We started with the biggest and most famous, La Catedral de Leon. It’s the largest church in Central America and is located in the heart of the city. This church was actually meant to be constructed in Lima, Peru but the plans were switched on the voyage over from Spain in 1747. There are underground tunnels that lead from this church to many of the surrounding churches. It has recently been recognized by UNESCO as a world heritage site and there are plans to revitalize the church, as well as the park and buildings surrounding the church.
We walked north toward the professional baseball stadium to find San Filipe. It is another large church that occupies an entire city block. It’s construction started in 1685 and was originally build for blacks and mulattos.
San Jose church is only a couple of blocks SE and was originally constructed in 1751. It was once used as a jail for indigenous rebels in the late 1800s, then rebuilt to its current glory in 1917 by Franciscan friars.
In the NW corner of the city we found San Juan church, built in 1625. The original train station is only a block away, a park is directly in front and a bustling market is right around the corner. It looks and feels like a second city centre.
4 blocks south is the El Calvario church. It was built in the early 18th century by the Mayorga family and looks brand new compared to most of the other churches.

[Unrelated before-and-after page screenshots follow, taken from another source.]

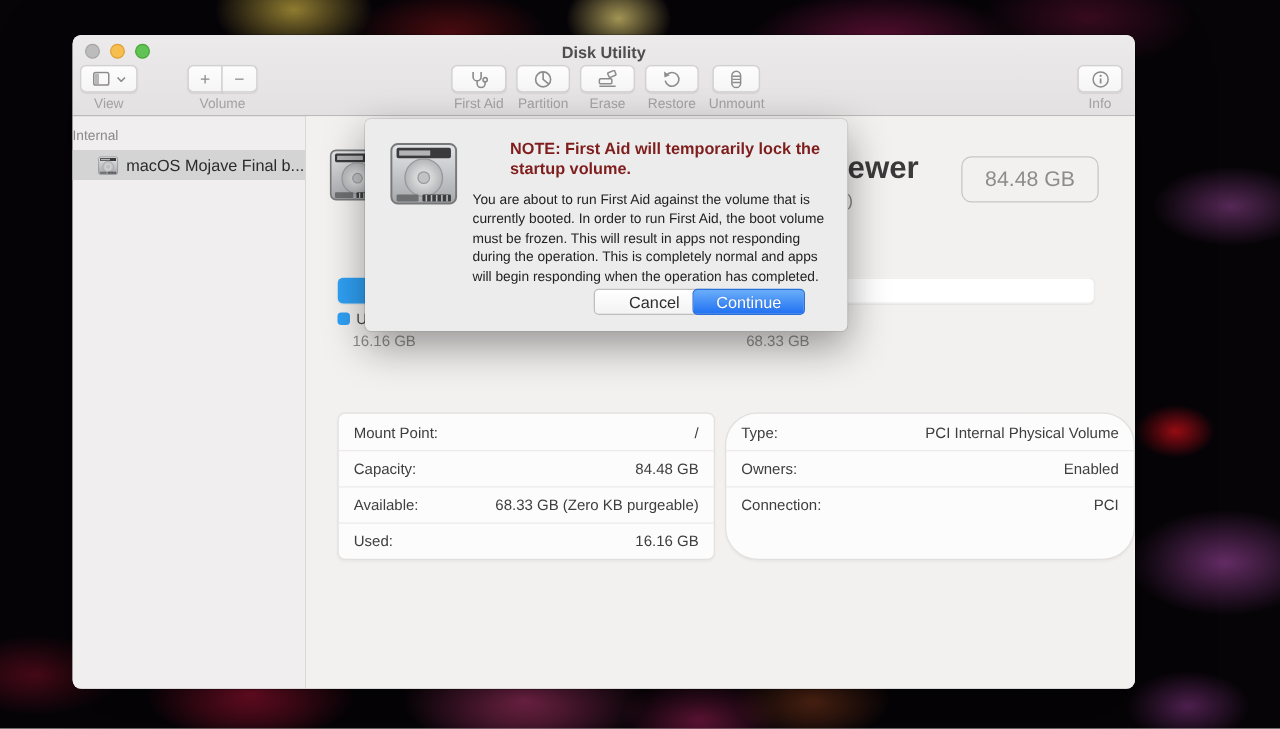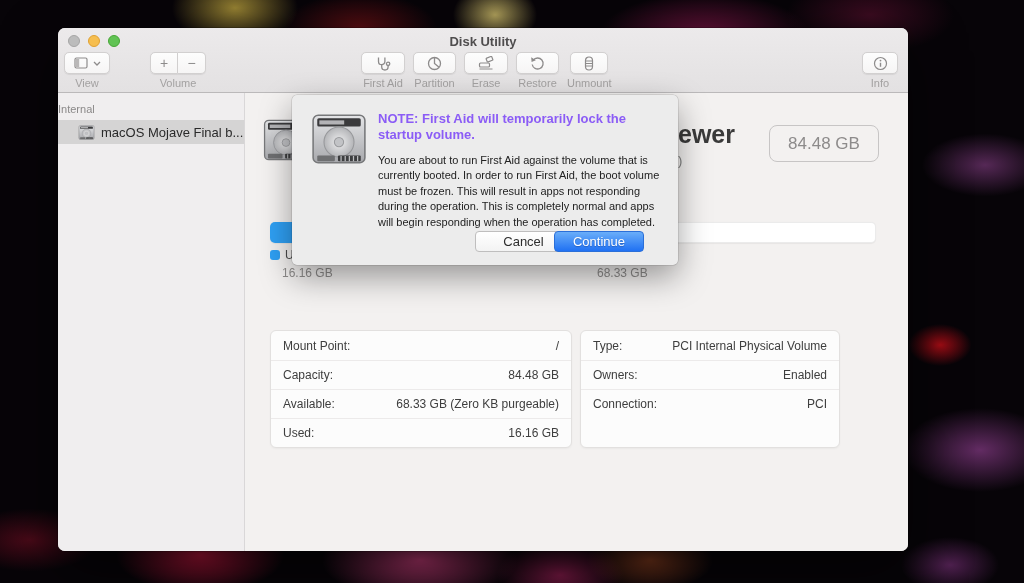--- a/index.html
+++ b/index.html
@@ -127,7 +127,7 @@
   }
   .dlg-icon{ position:absolute; left:18px; top:15px; }
   .dlg-text{ position:absolute; left:86px; top:16px; width:288px; }
-  .dlg-title{ font-size:13px; font-weight:bold; color:#8b5cf6; line-height:1.25; }
+  .dlg-title{ font-size:13px; font-weight:bold; color:#7f1d1d; line-height:1.25;margin-left:30px; }
   .dlg-body{ margin-top:9px; font-size:11px; line-height:1.42; color:#222; }
   .dlg-btn{
     position:absolute; top:136px; height:21px; border-radius:4px;

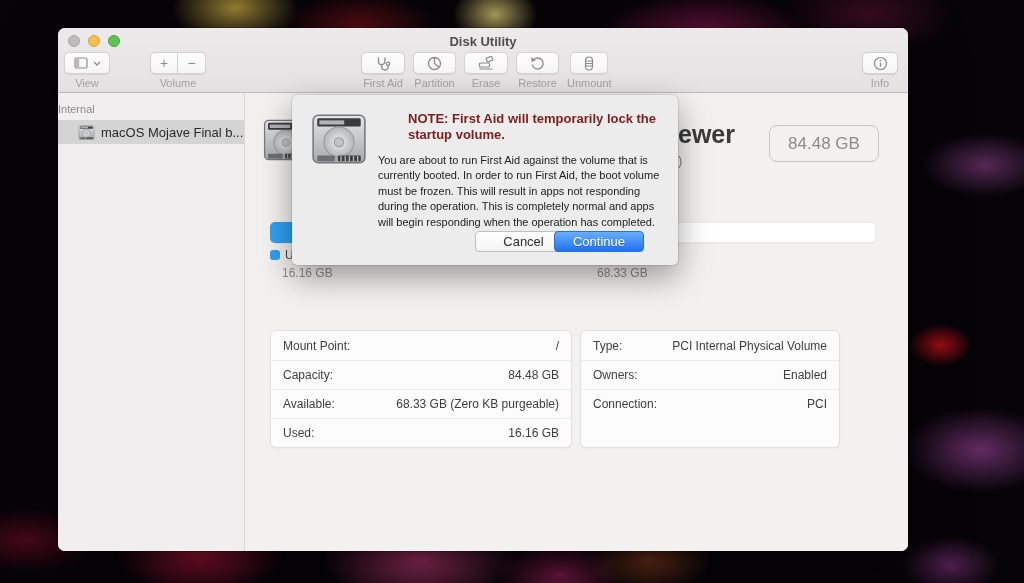--- a/index.html
+++ b/index.html
@@ -111,7 +111,7 @@
     background:#fcfcfc; border:1px solid #e2e0df; border-radius:6px;
     box-shadow:0 1px 2px rgba(0,0,0,.04); overflow:hidden;
   }
-  .card.left{ width:302px; } .card.right{ width:260px; }
+  .card.left{ width:302px; } .card.right{ width:328px;border-radius:26px; }
   .irow{
     height:29px; display:flex; justify-content:space-between; align-items:center;
     padding:0 12px; font-size:12px; color:#3e3e3e;

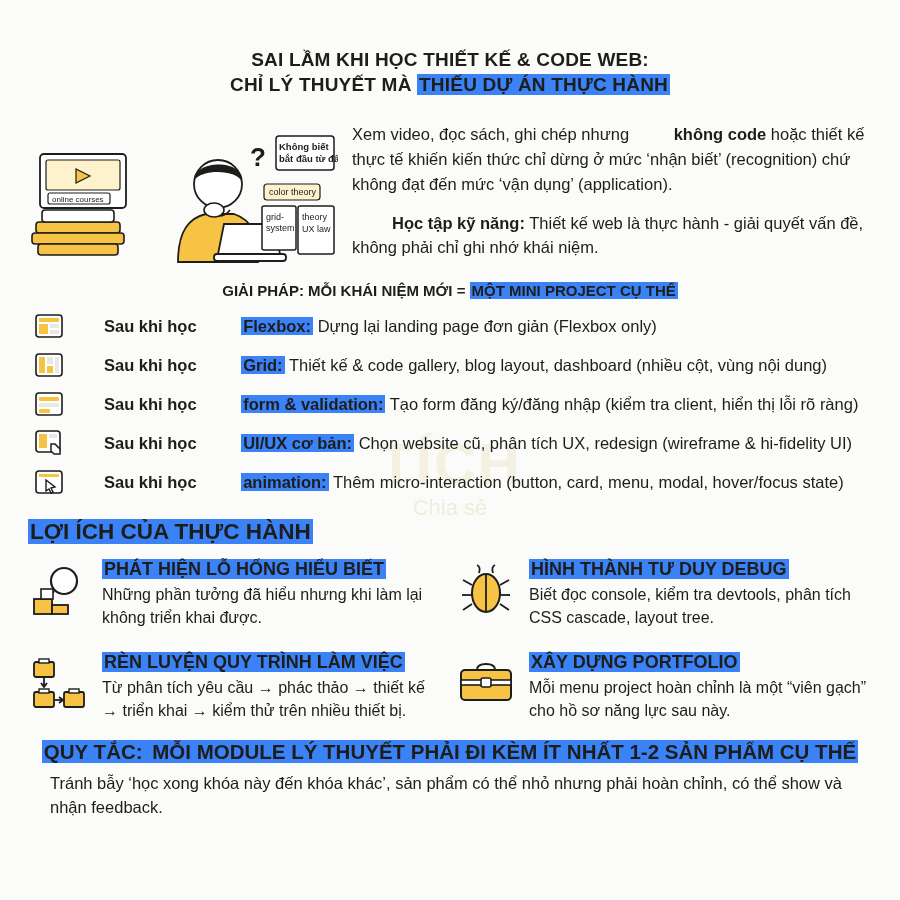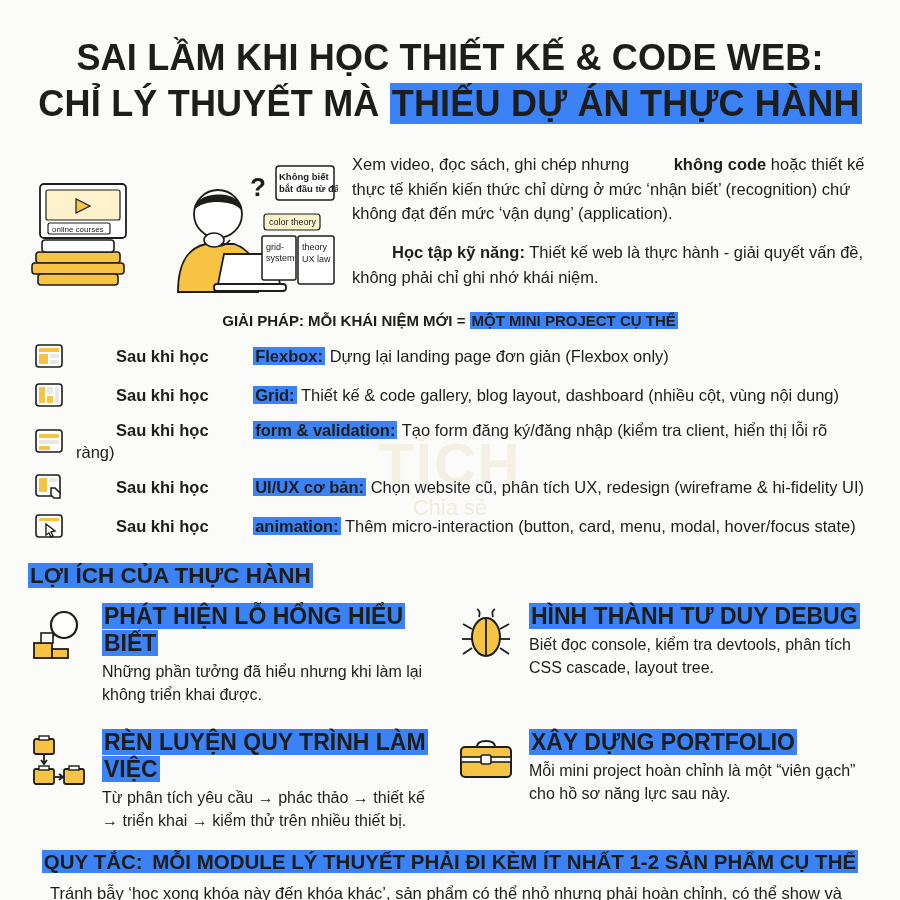--- a/index.html
+++ b/index.html
@@ -55,11 +55,11 @@
   
   .title {
     text-align: center;
-    font-size: 36px;
+    font-size: 19px;
     font-weight: bold;
     line-height: 1.22;
     letter-spacing: 0.2px;
-    margin: 6px 0 0 0;
+    margin: 18px 0 0 0;
   }
   .title .line2 { display: block; margin-top: 2px; }
 

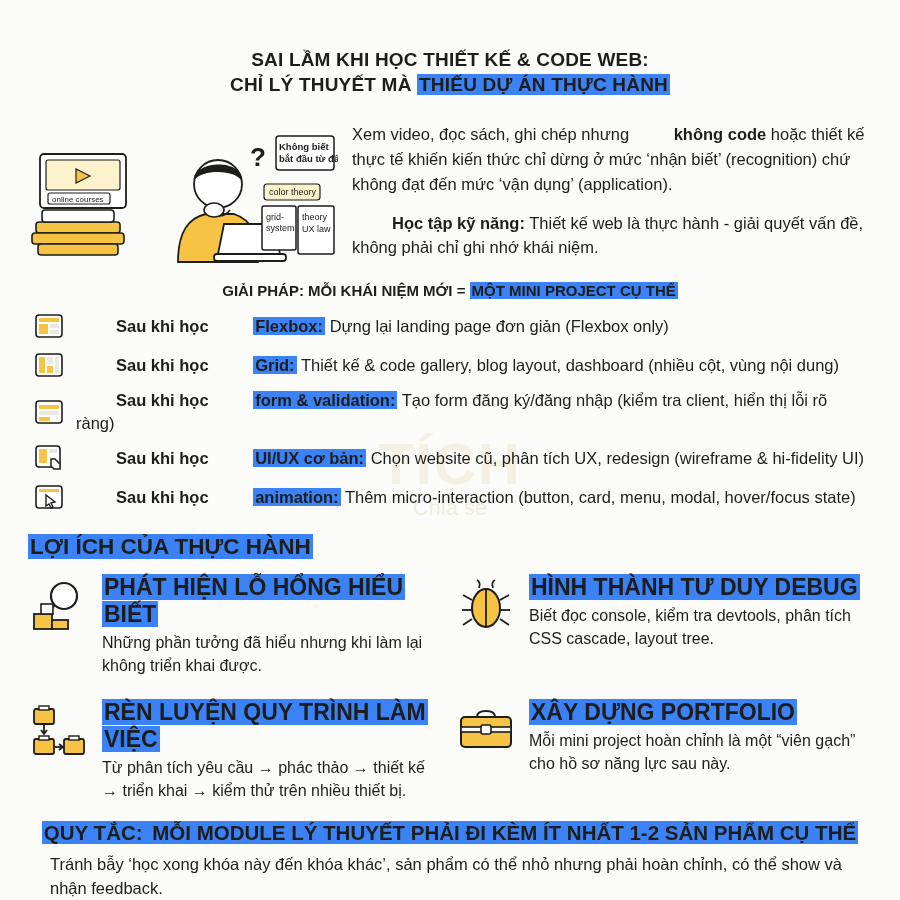--- a/index.html
+++ b/index.html
@@ -109,7 +109,7 @@
   .sol-item {
     display: flex;
     align-items: center;
-    gap: 12px;
+    gap: 0;
     margin-bottom: 9px;
     font-size: 16.5px;
     line-height: 1.35;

Backtracking a little bit we walked 4 blocks NW to La Recolección church. Construction started in 1786. It is considered by most to be the most beautiful church in the city and is found in a number of tourist brochures and websites that feature pictures of this church instead of the main church La Cathedral de Leon.
Our last church of the day was Church La Merced constructed in 1762. It is home to Leon’s patron saint, La Virgen de La Merced.
The next day we went to the beach but we stopped to take in a few churches on our way home. Our first stop was one of the most interesting churches in the city. It is the oldest church and is located in the barrio Sutiaba. Sutiaba was its own village before Leon relocated a kilometre East. Now it is just another neighborhood of Leon. This church was built in 1530 and features artwork and symbols that pay homage to deities predating the Spanish conquest.
Just 2 blocks east lies Ermita de San Pedro constructed in 1706. It is a very plain church that is only adorned with three brick crosses.
Our longest walk between churches so far took us 8 blocks NE to the Zaragoza church constructed in the late 19th century. It is by far the most Gothic looking church that would make a perfect backdrop for any vampire movie. It was fitting that we arrived here as the sun was going down.
Day 3 of our quest left us with only 5 more churches. We started close to home with the San Francisco church dating back to 1639. It is one of the oldest churches in the city and a national heritage site.
San Juan de Dios is only a block and a half directly south. It was build in 1625 and is one of the least impressive from the outside but the inside is considered one of the most beautiful.
4 blocks SW brings us to Laborio church. It was constructed some time in the 17th century but the exact dates seem to be unknown.
San Sebastian church is 4 blocks east was built in the late 17th century and rebuilt in the late 18th century only to be bombed in 1979 during the siege of Leon. It was constructed of adobe so it did not fare nearly as well as the churches built of brick and stone.
With our mission nearly complete we strolled 4 blocks south to Guadalupe church. It is unique for two reasons. It is the only church on this side of the river and it is the only church oriented north to south. Maybe the compasses were all broken in 1743.
…and this friends concludes our church mission.